El radio-despertador marcaba las 6:55. Todavía no hacía un año. Sacudiendo los pies,
Facundo se quitó sábana y frazada de encima, se desperezó largamente, acomodó las manos detrás
de la cabeza y sus ojos, todavía pesados, se fugaron por la ventana, perdiéronse en el paisaje,
anclando en la nada. Un ratito más tarde se dio cuenta de que su helecho había crecido, cuando vio
que una ramita asomaba por encima del marco de la ventana. El hecho lo extrañó, porque nunca lo
regaba. Esto lo llevó a pensar en la vida, en cómo siempre se abre paso, y después en la muerte, en
cómo siempre se abre paso. Luego se preguntó si la vida y la muerte acontecen por azar —o sea por
ningún motivo— o por voluntad de algún dios —o sea por motivos insondables, que para los seres
terrenales valen tanto como ningún motivo—. La idea de que todo venga a la existencia
casualmente sin otra finalidad que esfumarse un día cualquiera ante la impávida mirada del
universo, le parecía insoportable, pero la segunda idea, la de un dios progenitor empecinado en
aniquilar su propia creación, ¡era tan inverosímil!
En sus años noveles, sin embargo, fue creyente. Sabía de memoria un par de versículos de la
Biblia, los más dulzones, los que no hablan de la cruz, aquellos que mejor pudiera acomodar a sus
propios intereses o que dieran lugar a interpretaciones diversas.

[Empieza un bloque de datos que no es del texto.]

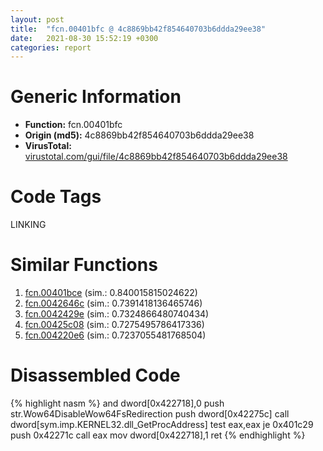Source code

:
 ```yaml
---
layout: post
title:  "fcn.00401bfc @ 4c8869bb42f854640703b6ddda29ee38"
date:   2021-08-30 15:52:19 +0300
categories: report
---
```


# Generic Information
- **Function:** fcn.00401bfc
- **Origin (md5):** 4c8869bb42f854640703b6ddda29ee38
- **VirusTotal:** [virustotal.com/gui/file/4c8869bb42f854640703b6ddda29ee38][virustotal_ref]

# Code Tags
<span class="tag" id="LINKING">LINKING</span>


# Similar Functions

1. [fcn.00401bce][similar_1_ref] (sim.: 0.840015815024622)
2. [fcn.0042646c][similar_2_ref] (sim.: 0.7391418136465746)
3. [fcn.0042429e][similar_3_ref] (sim.: 0.7324866480740434)
4. [fcn.00425c08][similar_4_ref] (sim.: 0.7275495786417336)
5. [fcn.004220e6][similar_5_ref] (sim.: 0.7237055481768504)


# Disassembled Code

{% highlight nasm %}
and dword[0x422718],0
push str.Wow64DisableWow64FsRedirection
push dword[0x42275c]
call dword[sym.imp.KERNEL32.dll_GetProcAddress]
test eax,eax
je 0x401c29
push 0x42271c
call eax
mov dword[0x422718],1
ret 
{% endhighlight %}


[similar_1_ref]: /report/fcn.00401bce@4c8869bb42f854640703b6ddda29ee38
[similar_2_ref]: /report/fcn.0042646c@8aa4eec8eb0ac35fe10d9e0394d3dbe4
[similar_3_ref]: /report/fcn.0042429e@d96761eb00d2d97e2b6f5ffffed0b46a
[similar_4_ref]: /report/fcn.00425c08@8aa4eec8eb0ac35fe10d9e0394d3dbe4
[similar_5_ref]: /report/fcn.004220e6@d32515577b2cd57bf3dd6c5e3c37e219
[virustotal_ref]: https://www.virustotal.com/gui/file/4c8869bb42f854640703b6ddda29ee38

Romanos 8, 28 era su favorito.
Cada vez que tenía dolor de muelas, como era alérgico a la novocaína, pensaba en Romanos 8, 28;
mientras su padre lo azotaba —su padre no era creyente— por robar limones del árbol de Don
Pedro, un viejo vecino que vivía con doce gatos y al que le faltaba una oreja, cuidando que el hombre
no lo oyera, susurraba en medio de los tormentos —como una grandiosa paliza: así debía ser el
infierno, pensaba de chico—, Romanos 8, 28; cuando al abuelito le diagnosticaron un cáncer
fulminante, 8, 28 de Romanos; así operaba su fe y así funcionó hasta el accidente.
Todo vestigio de pereza se esfumó en un santiamén cuando se acordó del accidente. Se puso
en pie de un salto y corrió a la habitación de su hija, la menor. Entreabrió la puerta y observó su
cuerpo magro con detenimiento. Sacudía las piernas con nerviosismo y sus dedos galopaban sobre
el marco de la puerta. “Respira”, pensó, y más aliviado, aunque profundamente triste, fua a lavarse la
cara, no sin antes dejar entrar al perro —y, sin quererlo, a la mosca—, que de tan eufórico se
chocaba las cosas, mientras en su mente, rabiosa mente, como aquel día ominoso, no dejaba de
repetir: “Romanos 8, 28 las pelotas”.